▶ Texte source:
------------------------------

Mais le principal avantage de mon art, c’est qu’il rend capable de discerner à
coup sûr si l’esprit du jeune homme enfante une chimère et une fausseté, ou un
fruit réel et vrai. J’ai d’ailleurs cela en commun avec les sages-femmes que je suis stérile en matière
de sagesse, et le reproche qu’on m’a souvent fait d’interroger les autres sans
jamais me déclarer sur aucune chose, parce que je n’ai en moi aucune sagesse, est
un reproche qui ne manque pas de vérité. Et la raison, la voici : c’est
que le dieu me contraint d’accoucher les autres, mais ne m’a pas permis
d’engendrer. Je ne suis donc pas du tout sage moi-même et je ne puis présenter
aucune trouvaille de sagesse à laquelle mon âme ait donné le jour. Mais ceux
qui s’attachent à moi, bien que certains d’entre eux paraissent au début
complètement ignorants, font tous, au cours de leur commerce avec moi, si le
dieu le leur permet, des progrès merveilleux, non seulement à leur jugement,
mais à celui des autres. Et il est clair comme le jour qu’ils n’ont rien appris
de moi, et qu’ils ont eux-mêmes trouvé en eux et enfanté beaucoup de belles
choses. Mais s’ils en ont accouché, c’est grâce au dieu et à moi ».
PLATON,
Thééète (150 b-d)
II. LA PAROLE AU CŒUR
DE LA CONDITION HUMAINE :
ACTION ET ETHIQUE DES
PASSIONS
« L’HOMME EST UN ETRE DOUE DE LOGOS » (ARISTOTE)
Pour Aristote, le langage, loin d’être
une capacité parmi d’autres de l’homme, est l’expression de son essence ;
autrement dit, ce par quoi notre humanité prend forme et sens. Si les animaux, en effet, ont une voix par
laquelle ils expriment ce qu’ils éprouvent (besoins et désirs), l’homme, quand
il parle, n’exprime pas simplement ce qu’il éprouve individuellement mais
exprime des valeurs partagées en commun (le bien, le mal, le juste, l’injuste)

------------------------------

▶ Enregistrements:
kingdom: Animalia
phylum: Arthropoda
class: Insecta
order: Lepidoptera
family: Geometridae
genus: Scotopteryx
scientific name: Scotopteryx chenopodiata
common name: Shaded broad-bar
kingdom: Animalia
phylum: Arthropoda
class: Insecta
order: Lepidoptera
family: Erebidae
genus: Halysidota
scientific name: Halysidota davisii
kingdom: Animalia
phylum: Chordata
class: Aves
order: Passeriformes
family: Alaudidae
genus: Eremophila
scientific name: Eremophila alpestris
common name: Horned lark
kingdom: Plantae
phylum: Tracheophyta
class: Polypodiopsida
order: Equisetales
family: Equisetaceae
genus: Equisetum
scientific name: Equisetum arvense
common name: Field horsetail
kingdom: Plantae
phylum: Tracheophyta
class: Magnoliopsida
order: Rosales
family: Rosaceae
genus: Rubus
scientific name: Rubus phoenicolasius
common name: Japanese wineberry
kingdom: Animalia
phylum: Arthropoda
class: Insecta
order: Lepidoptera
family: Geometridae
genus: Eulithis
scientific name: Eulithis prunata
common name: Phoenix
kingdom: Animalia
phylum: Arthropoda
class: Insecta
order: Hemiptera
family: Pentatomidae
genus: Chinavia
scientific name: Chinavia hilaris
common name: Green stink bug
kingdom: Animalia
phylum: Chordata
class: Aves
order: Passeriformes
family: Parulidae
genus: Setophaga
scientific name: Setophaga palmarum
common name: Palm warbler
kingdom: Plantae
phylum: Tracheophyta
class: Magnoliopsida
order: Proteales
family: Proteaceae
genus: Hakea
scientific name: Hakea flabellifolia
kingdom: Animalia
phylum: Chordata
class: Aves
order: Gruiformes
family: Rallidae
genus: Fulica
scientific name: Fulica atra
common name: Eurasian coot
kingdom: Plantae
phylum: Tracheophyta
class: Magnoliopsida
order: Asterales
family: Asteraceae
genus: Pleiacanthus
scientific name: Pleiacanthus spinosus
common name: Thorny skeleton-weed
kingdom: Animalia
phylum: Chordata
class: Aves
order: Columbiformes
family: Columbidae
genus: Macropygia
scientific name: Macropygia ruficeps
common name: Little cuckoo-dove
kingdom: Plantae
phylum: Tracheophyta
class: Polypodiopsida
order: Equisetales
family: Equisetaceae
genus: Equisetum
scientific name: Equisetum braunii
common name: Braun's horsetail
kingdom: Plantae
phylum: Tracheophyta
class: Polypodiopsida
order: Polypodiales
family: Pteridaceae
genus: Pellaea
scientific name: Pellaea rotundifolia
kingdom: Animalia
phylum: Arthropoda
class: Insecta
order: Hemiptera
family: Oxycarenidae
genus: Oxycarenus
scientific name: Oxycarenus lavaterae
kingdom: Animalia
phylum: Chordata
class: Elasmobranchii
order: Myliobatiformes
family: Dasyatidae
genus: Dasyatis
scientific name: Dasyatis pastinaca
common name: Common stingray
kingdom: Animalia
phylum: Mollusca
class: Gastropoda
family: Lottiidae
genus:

------------------------------

▶ Consigne A: Dites si chacun des énoncés suivants s'accorde avec le texte sur la maïeutique et le langage, en répondant par oui ou par non et en citant les mots décisifs du texte : (i) La personne qui parle affirme posséder une grande sagesse. (ii) Ceux qui fréquentent la personne qui parle n'ont rien appris d'elle. (iii) Pour Aristote, les animaux n'ont aucune voix.
▶ Consigne B: Poursuivez le texte sur la maïeutique et le langage à partir de l'endroit où il s'interrompt.

▶ Réponse A:
(i) Non : « je n’ai en moi aucune sagesse ».
(ii) Oui : « il est clair comme le jour qu’ils n’ont rien appris de moi ».
(iii) Non : « les animaux, en effet, ont une voix par laquelle ils expriment ce qu’ils éprouvent ».

▶ Réponse B:
qui marque son appartenance à une communauté humaine. Partant, si le langage
est pour Aristote la manifestation même de l’essence de l’homme, c’est dans la
mesure où il ouvre chacun sur une transcendance, la transcendance d’une parole
partagée par laquelle donne sens en commun à sa condition.
« Il est manifeste, à partir de
cela, que la cité fait partie des choses naturelles, et que l’homme est par
nature un animal politique, et que celui qui est hors cité, naturellement bien
sûr et non par le hasard, est soit un être dégradé soit un être surhumain, et
il est comme celui qui est injurié par Homère : « sans lignage, sans loi,
sans foyer ».
Car un tel homme est du
même coup naturellement passionné de guerre, étant comme un pion isolé au jeu
de trictrac. C’est pourquoi, il est évident que l’homme est un animal politique
plus que n’importe quel animal grégaire. Car, comme nous le disons, la nature
ne fait rien en vain ; or, seul parmi les animaux l’homme a un langage (logos).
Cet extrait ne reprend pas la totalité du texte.